Esses quatro princípios institucionais do ethos, que estão sempre inter-relacionados, garantem a realização do que Merton chamou de “boa ciência”: a ciência que é aprovada pela sociedade e que, graças a isso, mantém-se íntegra, independente de qualquer determinismo e livre para continuar progredindo. No caso da internet, quem fiscaliza a informação que é postada em blogs e youtube, por exemplo? A internet, para muitos, é considerada terra de ninguém devido à fragilidade ou mesmo inexistência de leis que regulamentam sua utilização. Um exemplo disto é o desrespeito generalizado aos direitos autorais, mas não termina por ai.
A imagem de empresas ou a reputação de cidadãos civis e governantes podem, portanto, ser ameaçadas por um simples correio eletrônico, bem como pode se mobilizar consciências em prol de causas virtuais absurdamente falaciosas. Recentemente, a mais importante sociedade científica brasileira – a Sociedade Brasileira para o Progresso da Ciência (SBPC) – viu-se envolvida em um desses episódios. O seu jornal eletrônico, de grande credibilidade e prestígio, reproduziu uma notícia que dava conta de que em escolas americanas estavam sendo utilizados mapas que indicavam a região amazônica e o pantanal brasileiros como “área de controle internacional”.
A informação havia sido gerada por uma corrente eletrônica apócrifa, que buscava emprestar veracidade ao fato citando um site ultranacionalista, que apresentava um mapa com aquelas características. Em resumo, a informação era falsa, foi desmentida categoricamente por embaixadores do Brasil e dos EUA, mas provocou uma imensa rede de intrigas, respaldada, certamente, pelo endosso de fontes de ciência e tecnologia.
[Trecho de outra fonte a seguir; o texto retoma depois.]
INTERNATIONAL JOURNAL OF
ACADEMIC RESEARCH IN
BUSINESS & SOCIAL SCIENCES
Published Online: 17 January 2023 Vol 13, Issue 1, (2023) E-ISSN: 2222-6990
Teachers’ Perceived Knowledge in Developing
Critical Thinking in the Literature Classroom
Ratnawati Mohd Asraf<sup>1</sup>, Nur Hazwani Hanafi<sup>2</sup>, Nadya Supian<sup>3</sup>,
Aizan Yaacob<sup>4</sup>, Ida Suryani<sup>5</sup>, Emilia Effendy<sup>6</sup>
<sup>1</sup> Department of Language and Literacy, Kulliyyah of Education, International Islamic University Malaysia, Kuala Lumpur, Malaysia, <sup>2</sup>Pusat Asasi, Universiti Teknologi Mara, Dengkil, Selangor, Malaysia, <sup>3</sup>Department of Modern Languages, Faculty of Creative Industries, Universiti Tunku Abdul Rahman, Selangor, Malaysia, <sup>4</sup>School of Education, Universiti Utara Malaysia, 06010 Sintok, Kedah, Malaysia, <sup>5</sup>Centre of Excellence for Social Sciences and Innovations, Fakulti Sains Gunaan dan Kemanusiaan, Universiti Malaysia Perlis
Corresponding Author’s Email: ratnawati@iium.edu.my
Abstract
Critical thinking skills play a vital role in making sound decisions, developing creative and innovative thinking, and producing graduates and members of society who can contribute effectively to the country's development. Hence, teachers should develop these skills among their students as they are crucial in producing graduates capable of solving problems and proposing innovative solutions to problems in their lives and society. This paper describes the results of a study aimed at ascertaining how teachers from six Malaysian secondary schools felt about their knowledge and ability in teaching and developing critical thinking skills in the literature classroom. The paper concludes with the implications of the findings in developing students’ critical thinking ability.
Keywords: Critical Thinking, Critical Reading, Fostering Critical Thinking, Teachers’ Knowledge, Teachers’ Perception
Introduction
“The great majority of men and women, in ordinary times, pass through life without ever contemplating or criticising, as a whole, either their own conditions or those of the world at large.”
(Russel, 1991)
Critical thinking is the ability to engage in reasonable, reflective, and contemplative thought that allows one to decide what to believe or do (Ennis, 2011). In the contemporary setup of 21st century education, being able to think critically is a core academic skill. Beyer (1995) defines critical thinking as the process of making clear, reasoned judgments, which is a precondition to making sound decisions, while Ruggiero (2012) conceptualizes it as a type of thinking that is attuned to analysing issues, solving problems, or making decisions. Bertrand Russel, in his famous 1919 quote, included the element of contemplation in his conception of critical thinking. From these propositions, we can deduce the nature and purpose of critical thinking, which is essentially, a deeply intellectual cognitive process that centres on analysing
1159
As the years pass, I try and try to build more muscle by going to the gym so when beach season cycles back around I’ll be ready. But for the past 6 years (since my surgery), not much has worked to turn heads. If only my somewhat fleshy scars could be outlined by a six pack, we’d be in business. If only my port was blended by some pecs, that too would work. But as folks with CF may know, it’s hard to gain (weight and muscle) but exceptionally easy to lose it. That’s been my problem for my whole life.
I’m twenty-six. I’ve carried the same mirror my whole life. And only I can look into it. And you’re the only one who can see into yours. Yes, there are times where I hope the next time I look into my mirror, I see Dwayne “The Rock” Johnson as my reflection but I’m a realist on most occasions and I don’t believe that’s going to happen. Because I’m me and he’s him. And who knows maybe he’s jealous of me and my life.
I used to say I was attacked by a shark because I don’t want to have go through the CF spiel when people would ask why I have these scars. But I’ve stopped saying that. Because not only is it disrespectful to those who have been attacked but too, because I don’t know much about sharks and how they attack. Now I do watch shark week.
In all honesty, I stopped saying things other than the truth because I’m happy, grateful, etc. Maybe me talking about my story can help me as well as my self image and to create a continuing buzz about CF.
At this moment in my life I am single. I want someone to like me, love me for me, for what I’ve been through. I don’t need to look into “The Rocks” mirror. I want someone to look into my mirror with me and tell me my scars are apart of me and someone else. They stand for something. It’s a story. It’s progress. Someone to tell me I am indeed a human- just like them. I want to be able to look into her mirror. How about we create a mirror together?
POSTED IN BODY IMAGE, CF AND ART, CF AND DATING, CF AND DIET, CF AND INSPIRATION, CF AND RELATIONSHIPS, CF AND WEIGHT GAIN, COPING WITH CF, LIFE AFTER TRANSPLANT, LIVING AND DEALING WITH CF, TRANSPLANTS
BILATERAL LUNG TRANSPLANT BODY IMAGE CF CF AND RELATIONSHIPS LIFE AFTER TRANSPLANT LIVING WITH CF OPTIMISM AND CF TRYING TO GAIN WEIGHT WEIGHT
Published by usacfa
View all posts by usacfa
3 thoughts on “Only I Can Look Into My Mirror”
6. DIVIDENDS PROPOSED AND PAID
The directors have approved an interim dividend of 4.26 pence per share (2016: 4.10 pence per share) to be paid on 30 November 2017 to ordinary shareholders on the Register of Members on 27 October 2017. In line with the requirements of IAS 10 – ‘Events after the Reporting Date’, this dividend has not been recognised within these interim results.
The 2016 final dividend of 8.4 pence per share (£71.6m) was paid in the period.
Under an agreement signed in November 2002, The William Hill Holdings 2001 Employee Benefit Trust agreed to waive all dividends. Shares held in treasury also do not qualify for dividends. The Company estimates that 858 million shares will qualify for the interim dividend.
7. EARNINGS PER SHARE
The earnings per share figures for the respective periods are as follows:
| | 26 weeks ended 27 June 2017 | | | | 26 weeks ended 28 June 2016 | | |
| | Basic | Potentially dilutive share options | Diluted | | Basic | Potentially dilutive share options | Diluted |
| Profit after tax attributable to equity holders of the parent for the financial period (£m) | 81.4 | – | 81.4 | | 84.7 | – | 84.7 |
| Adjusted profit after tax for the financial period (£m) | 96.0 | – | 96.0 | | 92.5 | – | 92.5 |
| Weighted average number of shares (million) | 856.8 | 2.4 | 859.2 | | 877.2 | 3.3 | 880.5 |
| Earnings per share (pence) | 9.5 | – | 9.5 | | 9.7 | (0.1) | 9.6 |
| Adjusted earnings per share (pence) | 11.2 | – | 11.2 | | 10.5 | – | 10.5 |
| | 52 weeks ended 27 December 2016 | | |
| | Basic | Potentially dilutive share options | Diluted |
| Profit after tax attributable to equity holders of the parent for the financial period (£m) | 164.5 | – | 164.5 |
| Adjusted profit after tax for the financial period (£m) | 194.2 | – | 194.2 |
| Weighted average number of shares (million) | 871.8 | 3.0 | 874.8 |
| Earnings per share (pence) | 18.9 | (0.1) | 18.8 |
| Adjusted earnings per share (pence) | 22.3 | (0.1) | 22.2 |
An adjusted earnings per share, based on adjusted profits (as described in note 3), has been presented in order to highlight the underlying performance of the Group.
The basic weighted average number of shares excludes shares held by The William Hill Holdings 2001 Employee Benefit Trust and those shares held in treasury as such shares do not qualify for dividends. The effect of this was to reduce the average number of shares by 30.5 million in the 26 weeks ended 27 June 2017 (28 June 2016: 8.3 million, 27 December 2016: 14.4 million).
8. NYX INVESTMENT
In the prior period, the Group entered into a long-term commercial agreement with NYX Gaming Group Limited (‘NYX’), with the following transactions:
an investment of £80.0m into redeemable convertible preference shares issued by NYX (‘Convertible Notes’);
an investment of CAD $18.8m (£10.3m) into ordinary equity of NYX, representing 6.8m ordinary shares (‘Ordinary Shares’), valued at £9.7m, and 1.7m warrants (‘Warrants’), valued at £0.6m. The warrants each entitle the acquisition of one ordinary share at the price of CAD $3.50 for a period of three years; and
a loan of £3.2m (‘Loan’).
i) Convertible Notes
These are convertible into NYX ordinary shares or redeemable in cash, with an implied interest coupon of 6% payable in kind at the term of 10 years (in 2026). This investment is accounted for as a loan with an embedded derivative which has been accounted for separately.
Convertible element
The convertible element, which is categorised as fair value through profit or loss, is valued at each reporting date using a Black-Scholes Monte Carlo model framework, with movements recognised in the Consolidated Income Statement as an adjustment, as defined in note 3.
As redações dos jornais brasileiros, por conta desta fraude, receberam centenas de mensagens eletrônicas de leitores internautas ao mesmo tempo preocupados e indignados com uma possível invasão americana. É possível imaginar os prejuízos que este tipo de informação pode gerar em momentos em que uma polêmica está acesa ou os ânimos estão acirrados, como, por exemplo, em situações de conflito, como as que vigoram permanentemente entre árabes e judeus no Oriente Médio.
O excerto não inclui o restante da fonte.